Despite his young age, Nechervan Barzani is experienced enough to know that Iran will never accept this proposition and in order to make their wish for the establishment of an independent Kurdish region come true, the leaders of the Iraqi Kurdistan Region would have to appeal to Turkey and the United States. On the other hand, some symbolic steps taken by the leaders of the AK Party about language and identity of Kurds are all indicative of the reality that Turkey is only afraid of the PKK, not Kurds in general.

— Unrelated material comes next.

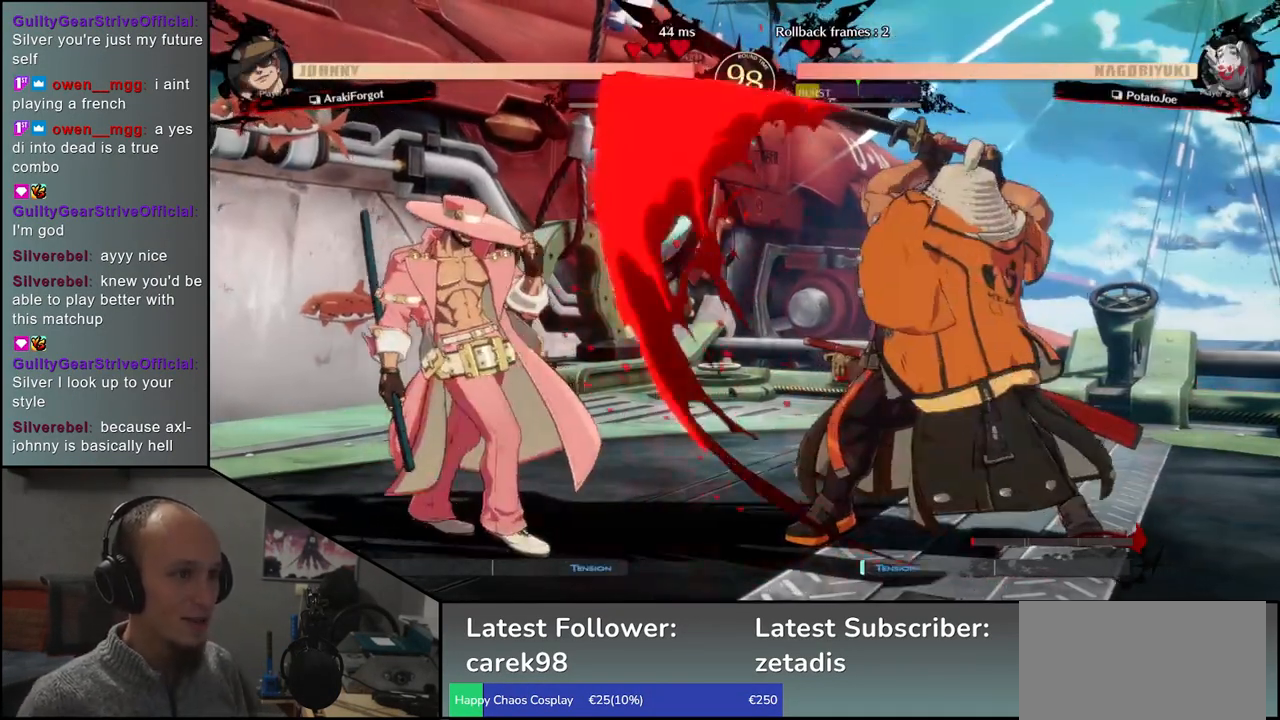
{"buttons": [], "left_stick": "right", "events": [[83, "left_stick", "down"], [150, "left_stick", "left"], [200, "L2", "down"], [267, "L2", "up"], [317, "left_stick", "down"], [417, "left_stick", "right"]]}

In better words, if a new Kurdish region led by the Kurdish National Council (known as ENKS by its Kurdish name), which is close to president of the Iraqi Kurdistan Region, Massoud Barzani, was going to be established in northern Syria, Turkey would not be concerned about it. On the opposite, Ankara would have supported this option, because its leaders would know that they would have a big market in a Kurdish region in northern Syria and would be able to protect security of their borders through cooperation with the leaders of Kurdish parties close to Barzani.

From the viewpoint of the AK Party, the intellectual and ideological leaders of the PKK are more representative of a Stalinist and untrustworthy current than standing for Kurds and pursuing Kurdish demands. Perhaps it is for this reason that many leaders of the PKK are not willing to learn the Kurdish language despite the fact that the group is over 60 years old and many of its civil members such as Selahattin Demirtaş, leader of the pro-Kurdish Peoples’ Democratic Party (HDP), cannot speak Kurdish.

Also, when it comes to division of power and important party positions in Ankara, Kurdish regions, and all institutions affiliated with the PKK, the main share and power goes to leftist elements, not Kurds.

In conclusion, there is nothing that could be remotely described as hatred for Kurds and fear of the Kurdish identity in political, religious and secular mentality of the AK Party, but on the opposite, they believe that Kurds can be among the best allies and partners of Erdogan. The PKK, however, is considered by the AK Party as anarchist and not worthy of trust, which belongs to the same Communist leftist tradition whose followers have never had a good relationship with Islamist politicians.